***** RECORDS FOR THE TASK *****

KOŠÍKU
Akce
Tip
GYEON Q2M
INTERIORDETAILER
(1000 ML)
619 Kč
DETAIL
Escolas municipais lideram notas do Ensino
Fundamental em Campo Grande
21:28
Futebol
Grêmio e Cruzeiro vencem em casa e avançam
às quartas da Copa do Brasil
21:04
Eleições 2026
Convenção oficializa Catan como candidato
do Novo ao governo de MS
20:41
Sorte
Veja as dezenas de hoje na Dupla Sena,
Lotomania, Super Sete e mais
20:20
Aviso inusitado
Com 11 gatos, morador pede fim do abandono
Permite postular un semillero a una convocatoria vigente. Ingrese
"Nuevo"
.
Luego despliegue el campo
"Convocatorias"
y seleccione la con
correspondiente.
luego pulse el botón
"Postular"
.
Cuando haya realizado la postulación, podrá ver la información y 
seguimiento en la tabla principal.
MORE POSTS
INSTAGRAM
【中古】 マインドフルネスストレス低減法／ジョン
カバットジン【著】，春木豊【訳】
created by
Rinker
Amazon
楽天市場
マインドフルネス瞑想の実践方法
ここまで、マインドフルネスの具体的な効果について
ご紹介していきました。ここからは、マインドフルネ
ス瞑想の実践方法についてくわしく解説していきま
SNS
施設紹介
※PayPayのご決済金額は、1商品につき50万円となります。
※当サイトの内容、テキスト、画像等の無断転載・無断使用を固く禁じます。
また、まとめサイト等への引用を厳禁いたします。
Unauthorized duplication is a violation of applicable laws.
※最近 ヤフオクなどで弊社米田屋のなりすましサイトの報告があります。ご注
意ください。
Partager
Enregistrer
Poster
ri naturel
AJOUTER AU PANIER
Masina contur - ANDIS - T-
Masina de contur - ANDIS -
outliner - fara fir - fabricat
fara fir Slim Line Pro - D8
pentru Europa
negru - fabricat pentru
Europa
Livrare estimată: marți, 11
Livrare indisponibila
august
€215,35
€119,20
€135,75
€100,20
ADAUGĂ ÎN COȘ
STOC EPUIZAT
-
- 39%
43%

*****

*WHAT THE TASK REQUIRES*
Copy the lines above, from the first one through the line that contains "ここまで、マインドフルネスの具体的な効果について", with that line included.

*WRITTEN SOLUTION*
KOŠÍKU
Akce
Tip
GYEON Q2M
INTERIORDETAILER
(1000 ML)
619 Kč
DETAIL
Escolas municipais lideram notas do Ensino
Fundamental em Campo Grande
21:28
Futebol
Grêmio e Cruzeiro vencem em casa e avançam
às quartas da Copa do Brasil
21:04
Eleições 2026
Convenção oficializa Catan como candidato
do Novo ao governo de MS
20:41
Sorte
Veja as dezenas de hoje na Dupla Sena,
Lotomania, Super Sete e mais
20:20
Aviso inusitado
Com 11 gatos, morador pede fim do abandono
Permite postular un semillero a una convocatoria vigente. Ingrese
"Nuevo"
.
Luego despliegue el campo
"Convocatorias"
y seleccione la con
correspondiente.
luego pulse el botón
"Postular"
.
Cuando haya realizado la postulación, podrá ver la información y 
seguimiento en la tabla principal.
MORE POSTS
INSTAGRAM
【中古】 マインドフルネスストレス低減法／ジョン
カバットジン【著】，春木豊【訳】
created by
Rinker
Amazon
楽天市場
マインドフルネス瞑想の実践方法
ここまで、マインドフルネスの具体的な効果について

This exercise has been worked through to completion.